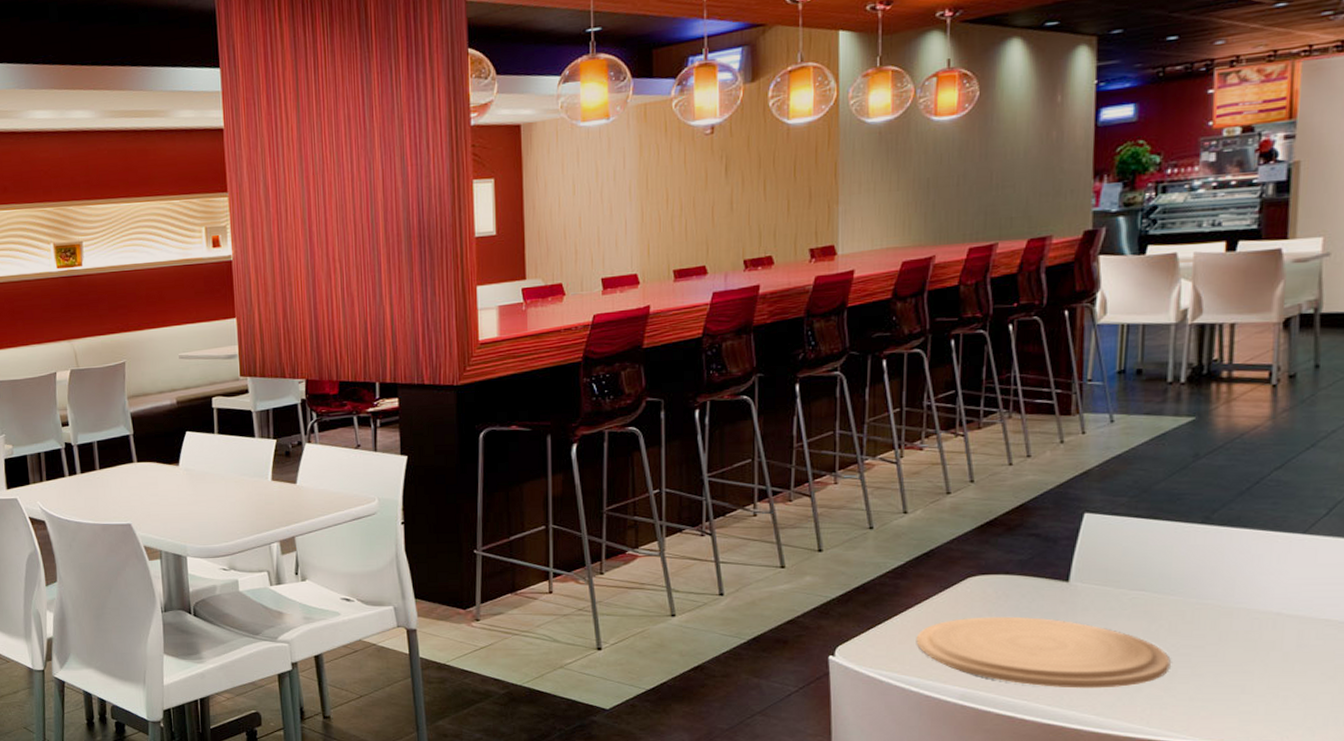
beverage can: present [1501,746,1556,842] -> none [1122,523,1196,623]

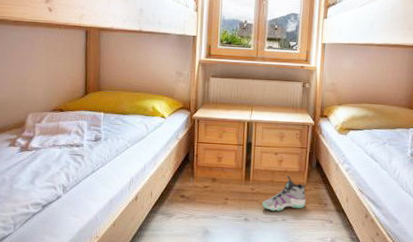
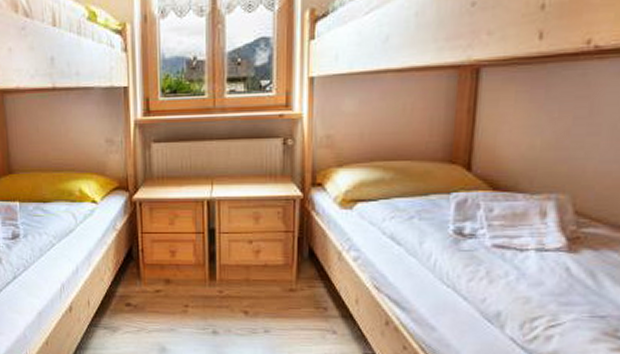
sneaker: present [262,175,306,212] -> none [234,271,296,321]

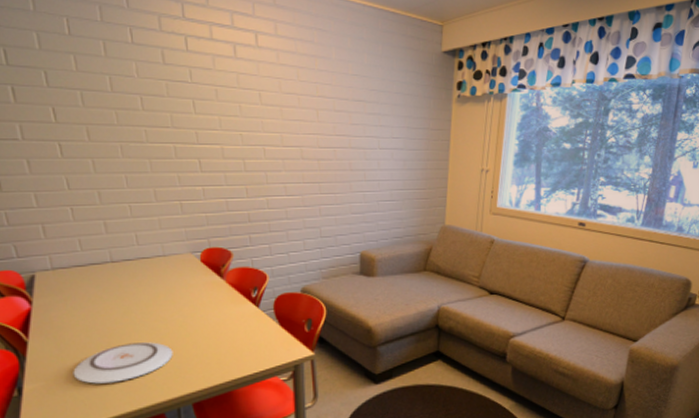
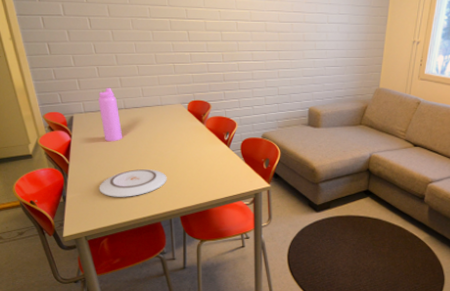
water bottle: none [72,234,109,308] -> present [98,87,123,142]

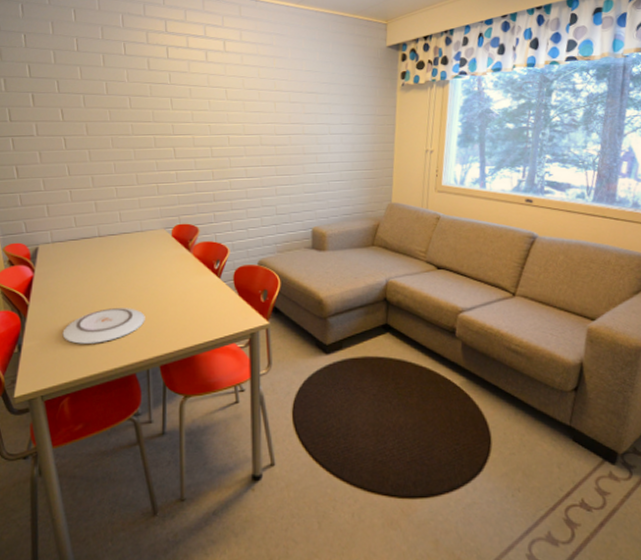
water bottle: present [98,87,123,142] -> none [69,212,95,276]

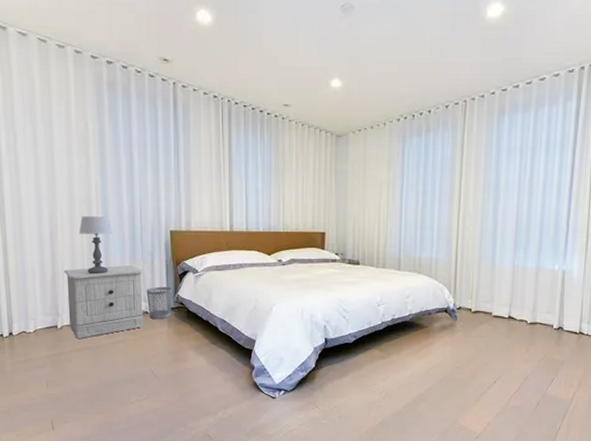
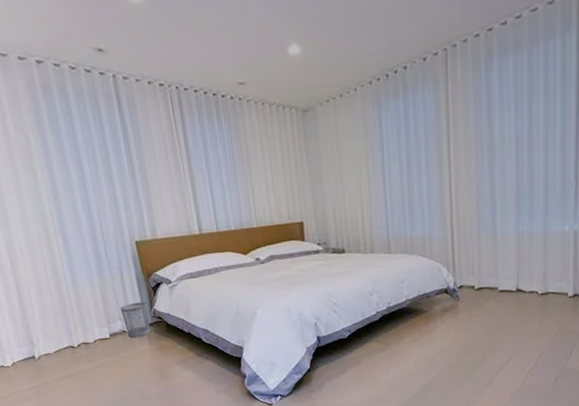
nightstand: present [64,265,144,340] -> none [31,283,123,368]
table lamp: present [79,216,113,274] -> none [39,234,77,299]

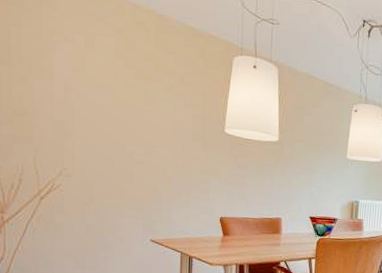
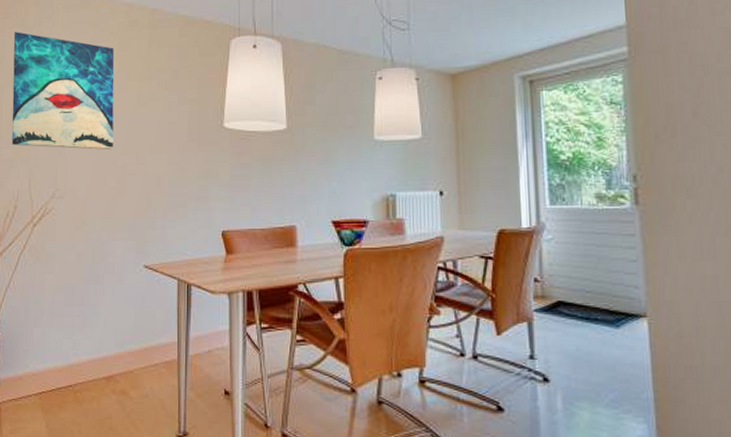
wall art: none [10,9,121,140] -> present [12,32,115,150]

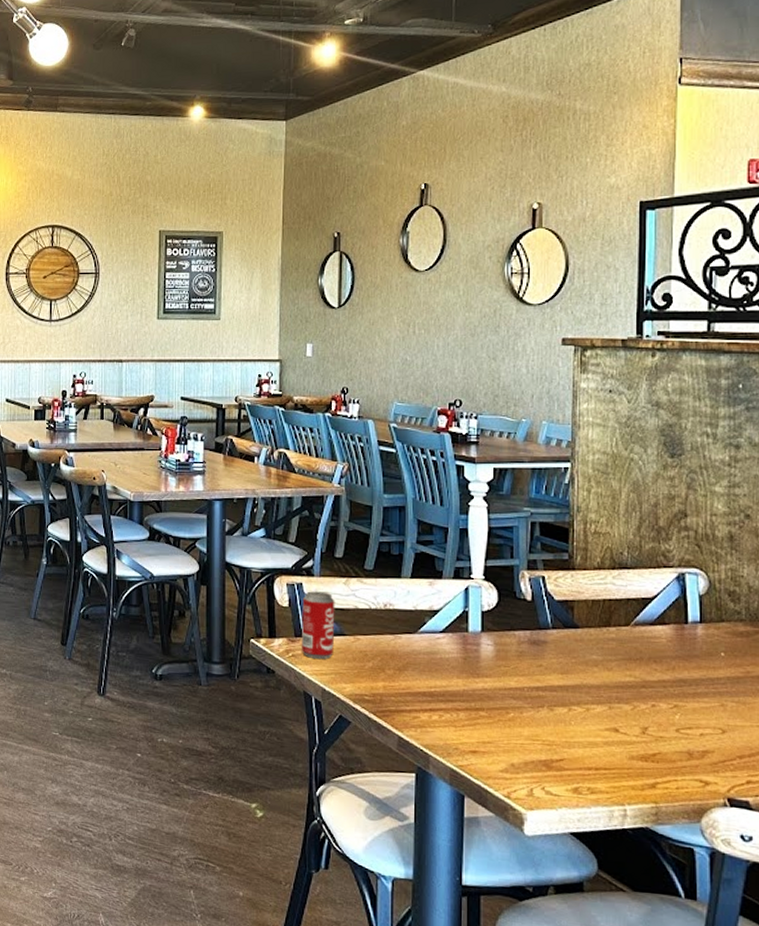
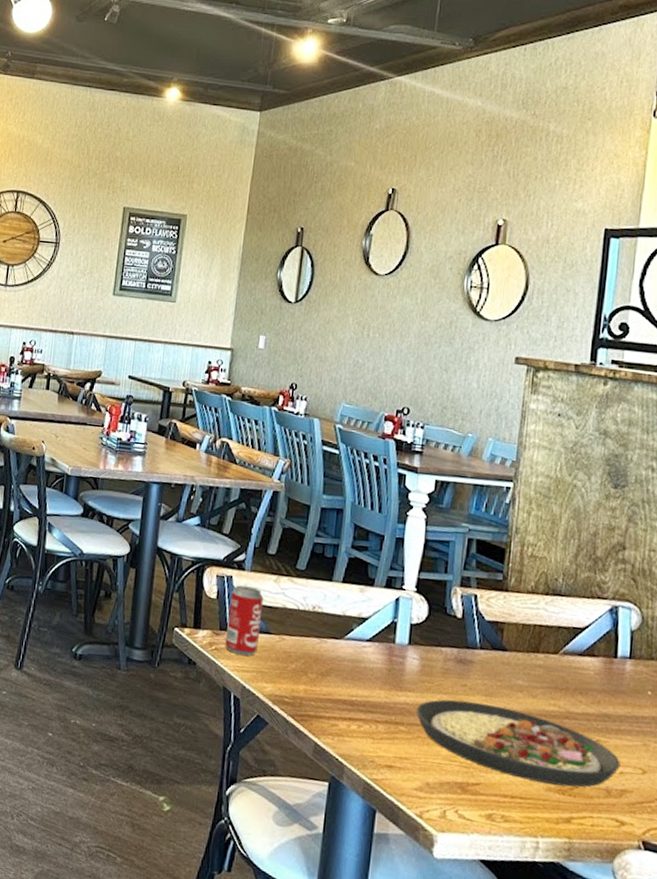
plate: none [495,681,700,754] -> present [416,699,621,788]

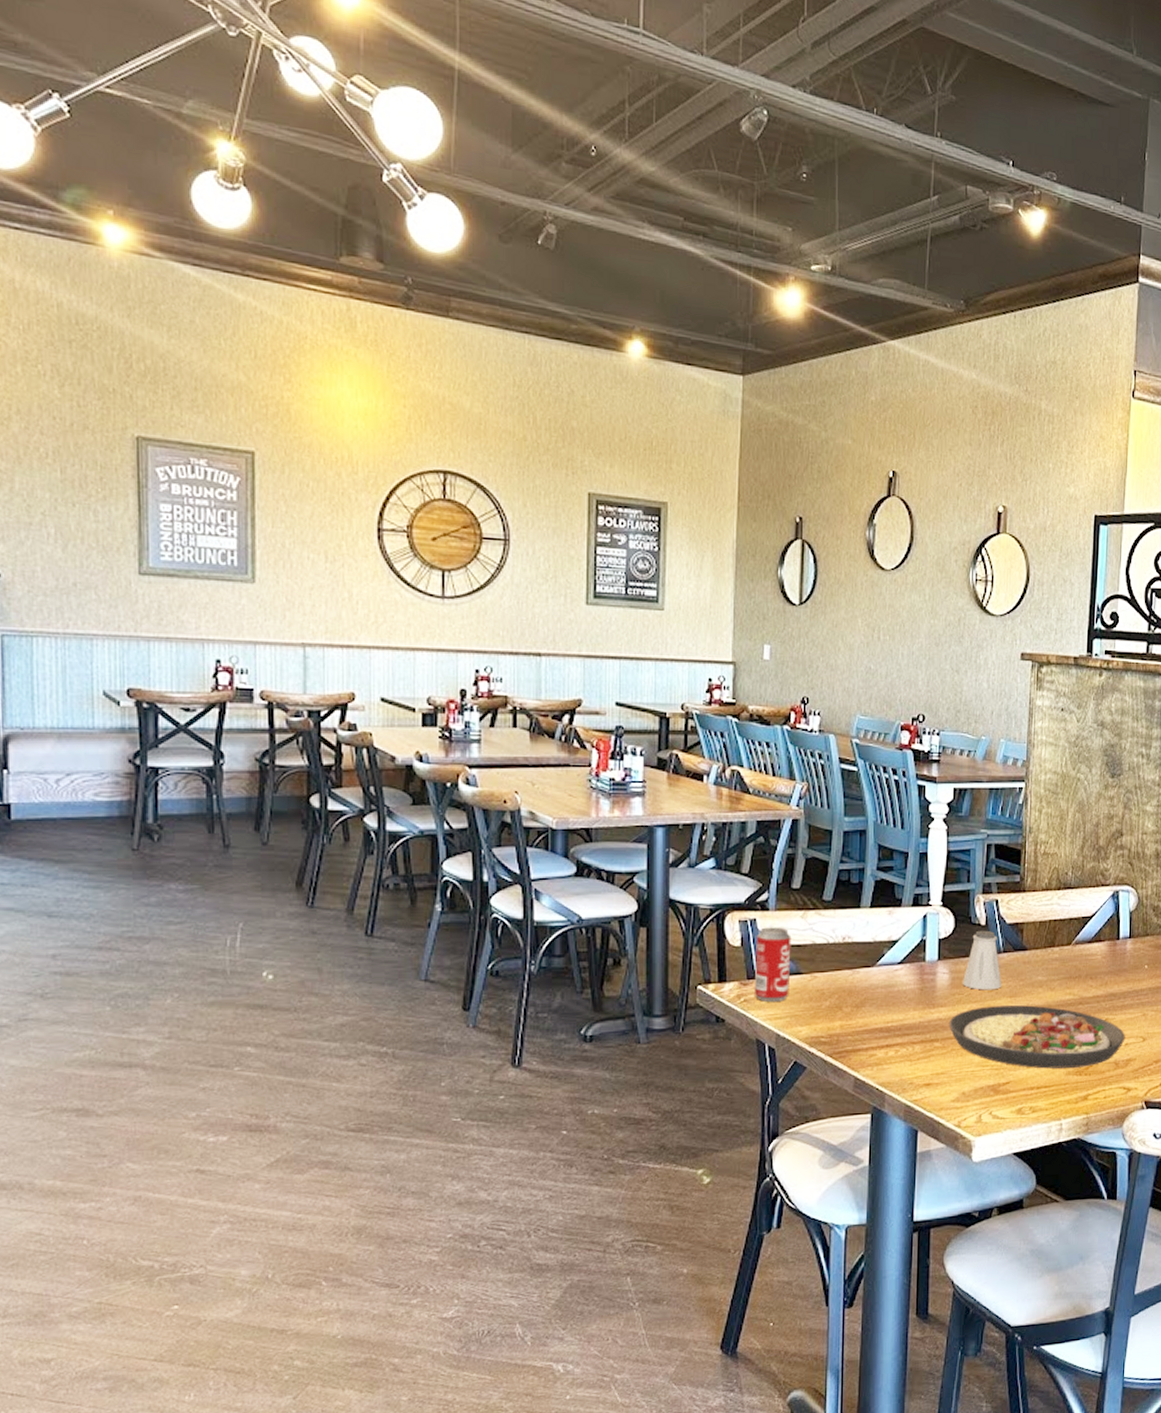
saltshaker: none [434,622,477,685] -> present [963,930,1002,990]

○ ○ ○ ○

■ What you need to do
Please set down only the lines from the first line of the records above through the line that has "nightstand: present [64,265,144,340]", exactly, and not the pictures.

■ Task result
beverage can: present [1501,746,1556,842] -> none [1122,523,1196,623]

sneaker: present [262,175,306,212] -> none [234,271,296,321]

water bottle: none [72,234,109,308] -> present [98,87,123,142]

water bottle: present [98,87,123,142] -> none [69,212,95,276]

nightstand: present [64,265,144,340] -> none [31,283,123,368]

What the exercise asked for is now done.